### INSTRUCTIONS TO FOLLOW
Check each line of the material below for "support", then copy the ones that contain it.

### GIVEN DATA

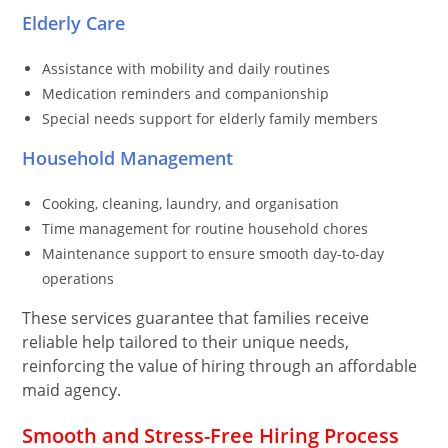
Elderly Care
Assistance with mobility and daily routines
Medication reminders and companionship
Special needs support for elderly family members
Household Management
Cooking, cleaning, laundry, and organisation
Time management for routine household chores
Maintenance support to ensure smooth day-to-day
operations
These services guarantee that families receive
reliable help tailored to their unique needs,
reinforcing the value of hiring through an affordable
maid agency.
Smooth and Stress-Free Hiring Process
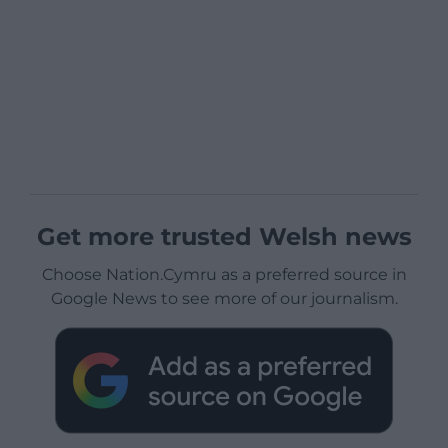
Get more trusted Welsh news
Choose Nation.Cymru as a preferred source in
Google News to see more of our journalism.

### RESPONSE AREA
Special needs support for elderly family members
Maintenance support to ensure smooth day-to-day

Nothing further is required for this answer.